Dataset excerpts section start

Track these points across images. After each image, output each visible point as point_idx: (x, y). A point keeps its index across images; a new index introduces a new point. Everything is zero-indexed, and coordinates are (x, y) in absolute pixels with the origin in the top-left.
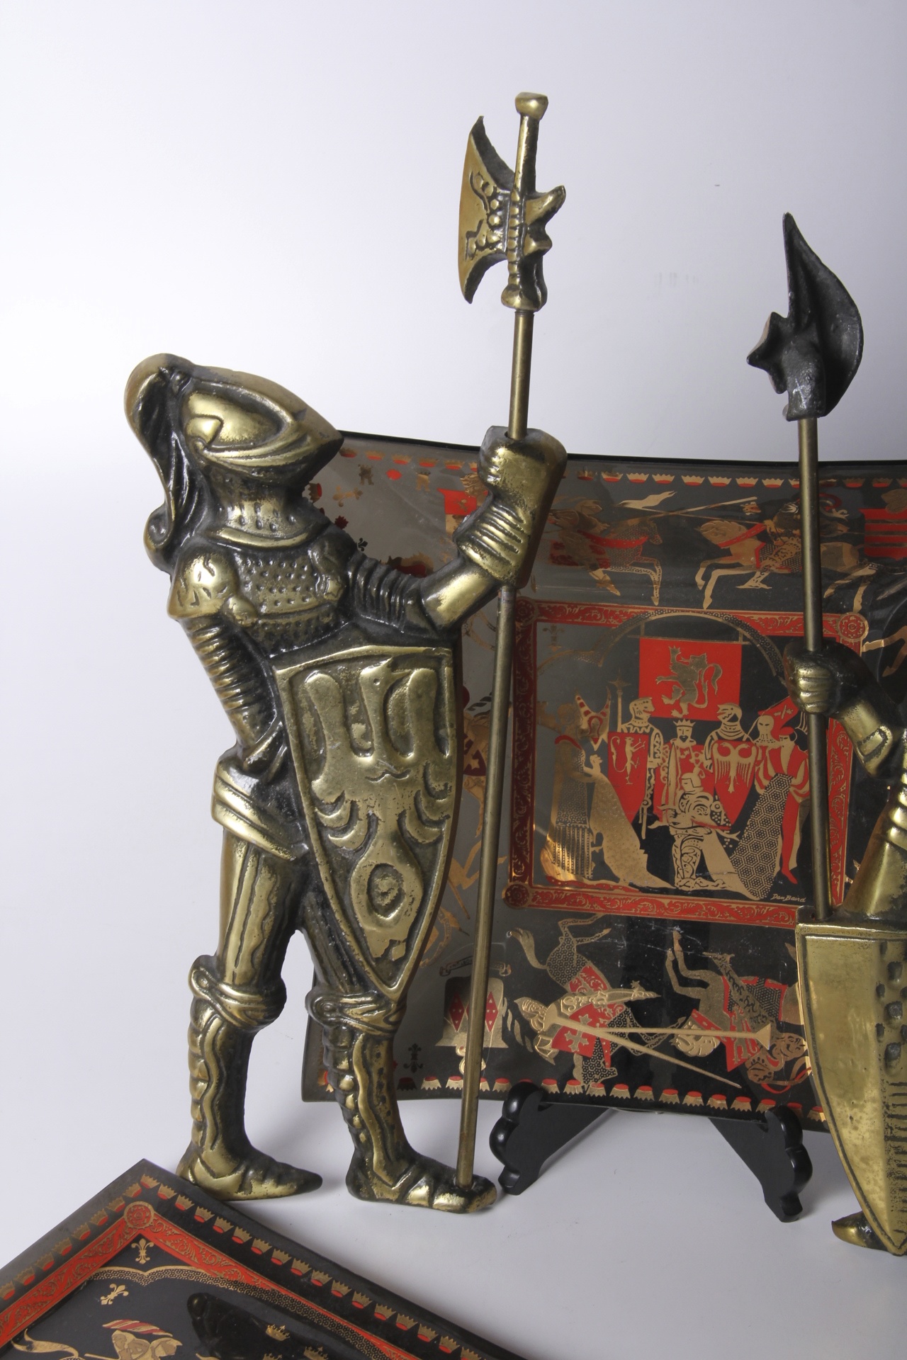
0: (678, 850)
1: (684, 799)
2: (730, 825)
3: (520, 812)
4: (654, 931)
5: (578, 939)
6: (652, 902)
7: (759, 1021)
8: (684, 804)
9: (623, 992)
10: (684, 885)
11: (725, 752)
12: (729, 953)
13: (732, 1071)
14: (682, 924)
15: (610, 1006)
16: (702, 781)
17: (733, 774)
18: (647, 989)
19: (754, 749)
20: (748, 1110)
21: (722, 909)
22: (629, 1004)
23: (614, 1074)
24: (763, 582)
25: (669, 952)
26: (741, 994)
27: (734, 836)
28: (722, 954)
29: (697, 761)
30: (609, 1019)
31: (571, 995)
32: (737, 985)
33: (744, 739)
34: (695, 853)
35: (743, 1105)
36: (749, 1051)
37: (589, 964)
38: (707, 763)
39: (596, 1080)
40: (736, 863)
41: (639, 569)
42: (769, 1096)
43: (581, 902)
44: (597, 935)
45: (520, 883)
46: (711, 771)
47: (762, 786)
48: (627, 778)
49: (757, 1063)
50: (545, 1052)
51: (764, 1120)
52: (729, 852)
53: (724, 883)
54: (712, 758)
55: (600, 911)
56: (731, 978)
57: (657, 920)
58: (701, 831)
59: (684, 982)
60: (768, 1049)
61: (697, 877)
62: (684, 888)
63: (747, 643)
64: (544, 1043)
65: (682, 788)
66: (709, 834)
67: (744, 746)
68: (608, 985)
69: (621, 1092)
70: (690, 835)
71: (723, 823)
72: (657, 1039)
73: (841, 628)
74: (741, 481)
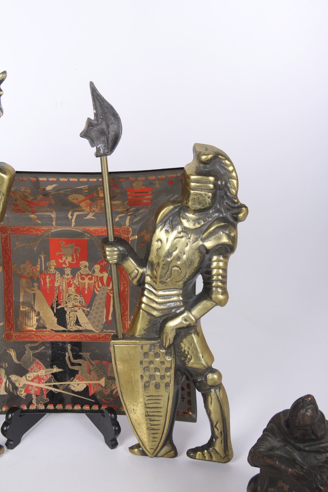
0: (68, 316)
1: (69, 297)
2: (87, 305)
3: (8, 305)
4: (61, 346)
5: (33, 351)
6: (60, 335)
7: (101, 376)
8: (69, 299)
9: (50, 370)
10: (71, 329)
11: (83, 279)
12: (89, 353)
13: (91, 396)
14: (71, 343)
15: (46, 375)
16: (75, 290)
17: (86, 287)
18: (59, 368)
19: (94, 277)
20: (98, 410)
21: (85, 336)
22: (52, 374)
23: (48, 401)
24: (93, 216)
25: (67, 354)
26: (93, 367)
27: (88, 310)
28: (86, 353)
29: (73, 283)
30: (45, 380)
31: (31, 373)
32: (92, 364)
33: (90, 274)
34: (74, 317)
35: (95, 408)
36: (97, 388)
37: (37, 360)
38: (77, 283)
39: (41, 404)
40: (89, 319)
41: (47, 213)
42: (105, 404)
43: (33, 337)
44: (40, 349)
45: (10, 332)
46: (79, 286)
47: (97, 291)
48: (48, 290)
49: (100, 392)
50: (21, 394)
51: (103, 413)
52: (87, 315)
53: (86, 327)
54: (79, 281)
55: (40, 340)
56: (90, 361)
57: (62, 342)
58: (76, 308)
59: (73, 364)
60: (104, 386)
61: (76, 325)
62: (71, 330)
63: (89, 239)
64: (21, 391)
65: (68, 293)
66: (79, 309)
67: (90, 276)
68: (44, 368)
69: (51, 407)
70: (72, 310)
71: (84, 305)
72: (63, 386)
73: (122, 232)
74: (81, 180)
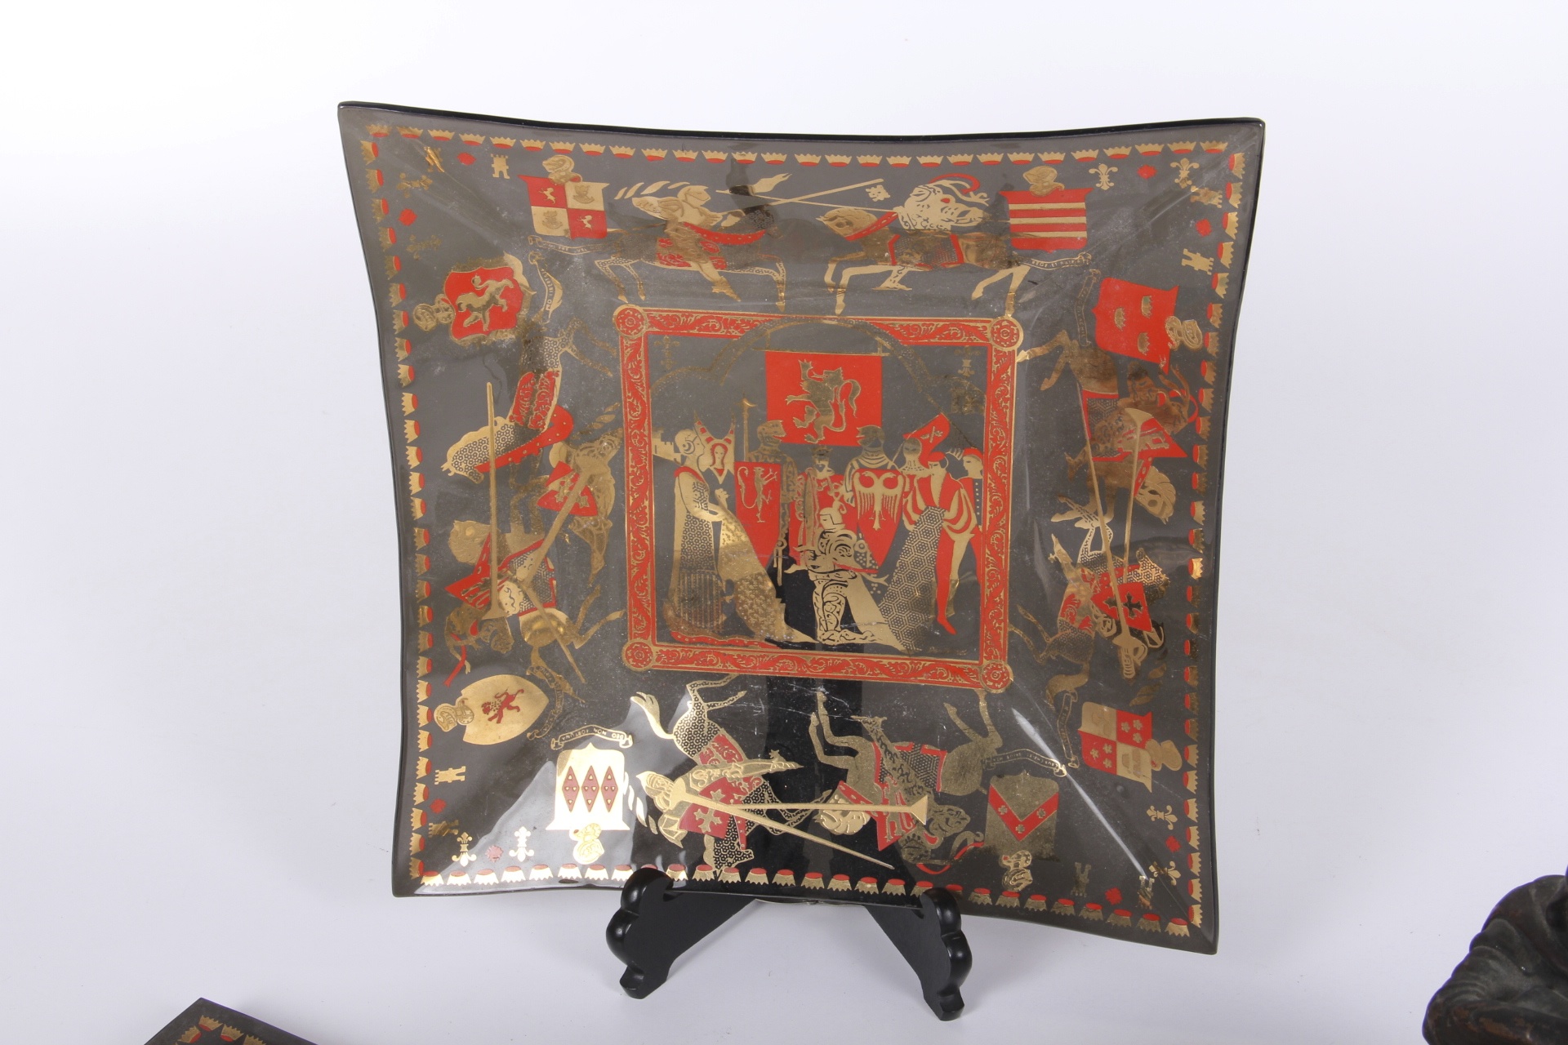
0: (819, 598)
1: (824, 538)
2: (877, 568)
3: (638, 558)
4: (795, 693)
5: (709, 704)
6: (791, 658)
7: (915, 792)
8: (824, 544)
9: (760, 763)
10: (828, 639)
11: (867, 483)
12: (881, 716)
13: (883, 850)
14: (828, 683)
15: (746, 780)
16: (843, 516)
17: (878, 508)
18: (788, 759)
19: (900, 479)
20: (902, 894)
21: (872, 666)
22: (767, 776)
23: (750, 857)
24: (901, 282)
25: (813, 717)
26: (894, 762)
27: (882, 580)
28: (872, 717)
29: (837, 494)
30: (744, 794)
31: (701, 768)
32: (890, 753)
33: (889, 467)
34: (838, 601)
35: (896, 888)
36: (904, 828)
37: (722, 732)
38: (848, 496)
39: (730, 865)
40: (885, 611)
41: (760, 269)
42: (926, 878)
43: (711, 661)
44: (731, 698)
45: (642, 641)
46: (853, 505)
47: (912, 522)
48: (758, 515)
49: (912, 840)
50: (671, 833)
51: (920, 905)
52: (877, 599)
53: (873, 635)
54: (853, 490)
55: (734, 671)
56: (883, 744)
57: (798, 680)
58: (845, 576)
59: (831, 750)
60: (925, 824)
61: (842, 629)
62: (828, 642)
63: (887, 354)
64: (670, 823)
65: (821, 525)
66: (853, 578)
67: (889, 475)
68: (744, 756)
69: (758, 877)
70: (832, 580)
71: (869, 565)
72: (799, 816)
73: (993, 336)
74: (862, 160)
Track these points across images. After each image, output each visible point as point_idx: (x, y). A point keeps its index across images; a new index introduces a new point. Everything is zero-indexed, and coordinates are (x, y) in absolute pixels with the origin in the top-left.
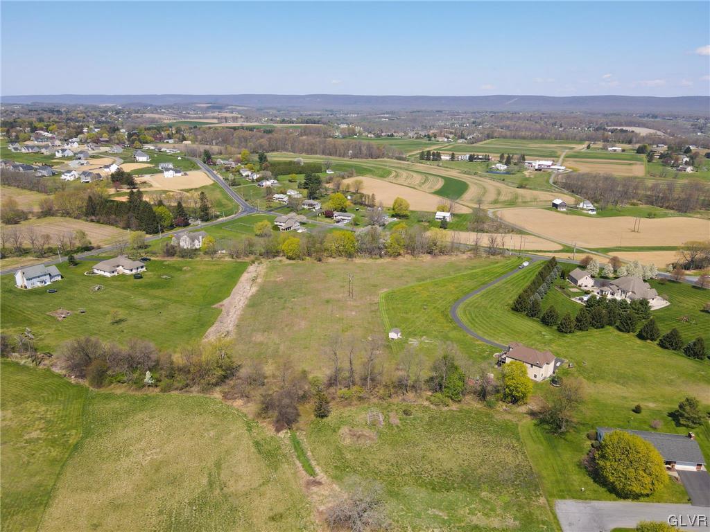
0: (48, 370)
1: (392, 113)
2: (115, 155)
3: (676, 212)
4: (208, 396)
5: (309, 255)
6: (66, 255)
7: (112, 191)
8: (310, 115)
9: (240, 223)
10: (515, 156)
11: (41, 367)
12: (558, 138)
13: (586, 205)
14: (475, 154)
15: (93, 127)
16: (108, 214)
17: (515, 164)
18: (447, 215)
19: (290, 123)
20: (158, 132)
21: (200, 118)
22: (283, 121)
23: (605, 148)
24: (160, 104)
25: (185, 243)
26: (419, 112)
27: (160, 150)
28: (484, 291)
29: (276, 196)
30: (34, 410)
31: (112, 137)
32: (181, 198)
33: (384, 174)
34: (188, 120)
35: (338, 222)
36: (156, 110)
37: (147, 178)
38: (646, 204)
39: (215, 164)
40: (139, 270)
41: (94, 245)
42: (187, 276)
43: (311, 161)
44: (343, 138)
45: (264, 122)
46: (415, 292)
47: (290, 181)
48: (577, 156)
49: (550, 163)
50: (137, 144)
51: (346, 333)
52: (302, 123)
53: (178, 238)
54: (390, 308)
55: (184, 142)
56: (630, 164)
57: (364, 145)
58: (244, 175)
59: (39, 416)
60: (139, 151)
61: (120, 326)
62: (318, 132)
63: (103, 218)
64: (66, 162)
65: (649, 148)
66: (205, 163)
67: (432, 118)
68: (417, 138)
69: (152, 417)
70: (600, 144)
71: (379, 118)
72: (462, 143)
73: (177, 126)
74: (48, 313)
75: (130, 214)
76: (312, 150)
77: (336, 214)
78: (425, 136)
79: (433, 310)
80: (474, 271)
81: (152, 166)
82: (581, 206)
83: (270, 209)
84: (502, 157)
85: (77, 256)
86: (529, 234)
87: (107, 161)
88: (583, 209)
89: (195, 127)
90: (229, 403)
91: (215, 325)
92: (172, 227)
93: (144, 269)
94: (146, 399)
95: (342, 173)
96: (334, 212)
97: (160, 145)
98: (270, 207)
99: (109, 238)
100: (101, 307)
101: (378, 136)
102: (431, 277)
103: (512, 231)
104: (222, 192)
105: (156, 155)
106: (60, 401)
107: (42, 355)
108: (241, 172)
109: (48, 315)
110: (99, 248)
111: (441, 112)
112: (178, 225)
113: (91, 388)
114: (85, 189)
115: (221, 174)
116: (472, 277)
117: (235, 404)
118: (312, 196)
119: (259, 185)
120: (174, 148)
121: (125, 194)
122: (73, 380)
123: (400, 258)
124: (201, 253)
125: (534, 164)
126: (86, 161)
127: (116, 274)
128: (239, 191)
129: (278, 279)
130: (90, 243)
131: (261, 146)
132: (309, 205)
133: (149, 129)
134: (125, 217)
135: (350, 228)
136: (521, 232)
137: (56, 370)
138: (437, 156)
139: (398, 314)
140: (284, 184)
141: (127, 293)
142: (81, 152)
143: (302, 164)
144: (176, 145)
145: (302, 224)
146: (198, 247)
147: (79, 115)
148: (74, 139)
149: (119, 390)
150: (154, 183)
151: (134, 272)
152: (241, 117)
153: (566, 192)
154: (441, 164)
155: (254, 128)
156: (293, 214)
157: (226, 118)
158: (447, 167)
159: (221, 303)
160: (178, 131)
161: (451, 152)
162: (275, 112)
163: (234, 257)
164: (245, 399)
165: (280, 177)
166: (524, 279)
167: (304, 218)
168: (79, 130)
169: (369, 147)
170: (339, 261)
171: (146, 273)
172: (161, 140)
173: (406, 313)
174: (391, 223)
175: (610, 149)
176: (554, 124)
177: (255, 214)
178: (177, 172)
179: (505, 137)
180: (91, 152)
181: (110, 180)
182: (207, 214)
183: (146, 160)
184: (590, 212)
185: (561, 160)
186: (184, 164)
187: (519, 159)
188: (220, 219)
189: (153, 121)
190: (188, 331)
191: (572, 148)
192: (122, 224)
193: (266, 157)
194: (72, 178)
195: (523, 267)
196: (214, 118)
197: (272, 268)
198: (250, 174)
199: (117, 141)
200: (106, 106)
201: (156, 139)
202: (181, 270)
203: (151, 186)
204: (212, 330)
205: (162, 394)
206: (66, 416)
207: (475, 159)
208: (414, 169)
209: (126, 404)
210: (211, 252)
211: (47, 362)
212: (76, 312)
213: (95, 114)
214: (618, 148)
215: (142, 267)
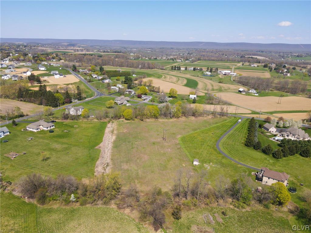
0: (10, 193)
1: (152, 49)
2: (28, 67)
3: (291, 94)
4: (108, 207)
5: (136, 117)
6: (10, 120)
7: (30, 85)
8: (115, 49)
9: (97, 101)
10: (214, 69)
11: (6, 191)
12: (228, 60)
13: (253, 91)
14: (196, 67)
15: (14, 53)
16: (30, 97)
17: (214, 72)
18: (195, 96)
19: (108, 52)
20: (47, 56)
21: (65, 50)
22: (104, 52)
23: (250, 65)
24: (45, 43)
25: (72, 112)
26: (163, 48)
27: (50, 64)
28: (227, 136)
29: (112, 87)
30: (6, 223)
31: (26, 58)
32: (67, 89)
33: (159, 77)
34: (60, 51)
35: (144, 100)
36: (43, 45)
37: (46, 78)
38: (277, 90)
39: (79, 72)
40: (51, 127)
41: (25, 114)
42: (77, 130)
43: (124, 70)
44: (135, 59)
45: (95, 52)
46: (195, 137)
47: (117, 80)
48: (239, 68)
49: (229, 72)
50: (38, 61)
51: (170, 162)
52: (113, 52)
53: (69, 109)
54: (187, 146)
55: (61, 61)
56: (263, 72)
57: (146, 63)
58: (94, 77)
59: (10, 228)
60: (40, 65)
61: (47, 162)
62: (123, 57)
63: (27, 99)
64: (3, 70)
65: (269, 65)
66: (73, 71)
67: (169, 51)
68: (167, 60)
69: (80, 225)
70: (247, 64)
71: (146, 51)
72: (188, 62)
73: (56, 53)
74: (5, 155)
75: (42, 97)
76: (122, 65)
77: (143, 96)
78: (171, 59)
79: (208, 147)
80: (217, 125)
81: (47, 72)
82: (250, 91)
83: (110, 94)
84: (208, 69)
85: (16, 120)
86: (234, 105)
87: (24, 69)
88: (251, 93)
89: (65, 54)
90: (122, 211)
91: (99, 159)
92: (63, 104)
93: (54, 127)
94: (73, 211)
95: (141, 76)
96: (142, 95)
97: (50, 62)
98: (110, 93)
99: (32, 110)
100: (34, 150)
101: (150, 59)
102: (199, 129)
103: (226, 104)
104: (85, 85)
105: (48, 67)
106: (22, 216)
107: (6, 183)
108: (92, 75)
109: (5, 156)
110: (27, 115)
111: (173, 48)
112: (67, 103)
113: (39, 205)
114: (16, 84)
115: (83, 76)
116: (218, 128)
117: (125, 212)
118: (129, 87)
119: (102, 82)
120: (57, 63)
121: (36, 86)
122: (26, 200)
123: (180, 118)
124: (82, 117)
125: (222, 72)
126: (14, 70)
127: (39, 130)
128: (93, 84)
129: (125, 131)
130: (23, 113)
131: (98, 63)
132: (129, 92)
133: (43, 54)
134: (40, 99)
135: (151, 103)
136: (230, 104)
137: (16, 194)
138: (179, 68)
139: (192, 150)
140: (114, 81)
141: (47, 141)
142: (11, 65)
143: (121, 72)
144: (58, 62)
145: (128, 101)
146: (79, 114)
147: (6, 47)
148: (6, 59)
149: (56, 206)
150: (50, 81)
151: (49, 129)
152: (85, 50)
153: (240, 85)
154: (181, 72)
155: (93, 55)
156: (123, 96)
157: (78, 50)
158: (184, 73)
159: (99, 146)
160: (57, 55)
161: (185, 67)
162: (99, 47)
163: (99, 119)
164: (130, 208)
165: (112, 78)
166: (242, 128)
167: (128, 99)
168: (8, 55)
169: (148, 64)
170: (151, 120)
171: (55, 129)
172: (49, 59)
173: (196, 149)
174: (169, 100)
175: (252, 65)
176: (223, 54)
177: (103, 96)
178: (61, 75)
179: (205, 60)
180: (16, 65)
181: (27, 79)
182: (81, 97)
183: (44, 69)
184: (256, 94)
185: (233, 70)
186: (64, 71)
187: (215, 70)
188: (87, 99)
189: (43, 51)
190: (86, 163)
191: (236, 65)
192: (38, 102)
193: (103, 68)
194: (8, 78)
195: (239, 122)
196: (72, 50)
197: (120, 125)
198: (97, 77)
199: (28, 60)
200: (19, 44)
201: (47, 59)
202: (73, 127)
203: (49, 82)
204: (98, 162)
205: (81, 207)
206: (27, 227)
207: (196, 69)
208: (170, 74)
209: (61, 215)
210: (86, 117)
211: (9, 188)
212: (21, 154)
213: (14, 47)
214: (256, 65)
215: (53, 126)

Dataset excerpts section end

What the exercise asks —
Copy the lines word for word, from the very first line through the line that contains "48: (627, 778)", including both of those lines. Leave the pictures out.

Your solution —
Track these points across images. After each image, output each visible point as point_idx: (x, y). A point keeps its index across images; a new index introduces a new point. Everything is zero-indexed, and coordinates are (x, y) in absolute pixels with the origin in the top-left.
0: (678, 850)
1: (684, 799)
2: (730, 825)
3: (520, 812)
4: (654, 931)
5: (578, 939)
6: (652, 902)
7: (759, 1021)
8: (684, 804)
9: (623, 992)
10: (684, 885)
11: (725, 752)
12: (729, 953)
13: (732, 1071)
14: (682, 924)
15: (610, 1006)
16: (702, 781)
17: (733, 774)
18: (647, 989)
19: (754, 749)
20: (748, 1110)
21: (722, 909)
22: (629, 1004)
23: (614, 1074)
24: (763, 582)
25: (669, 952)
26: (741, 994)
27: (734, 836)
28: (722, 954)
29: (697, 761)
30: (609, 1019)
31: (571, 995)
32: (737, 985)
33: (744, 739)
34: (695, 853)
35: (743, 1105)
36: (749, 1051)
37: (589, 964)
38: (707, 763)
39: (596, 1080)
40: (736, 863)
41: (639, 569)
42: (769, 1096)
43: (581, 902)
44: (597, 935)
45: (520, 883)
46: (711, 771)
47: (762, 786)
48: (627, 778)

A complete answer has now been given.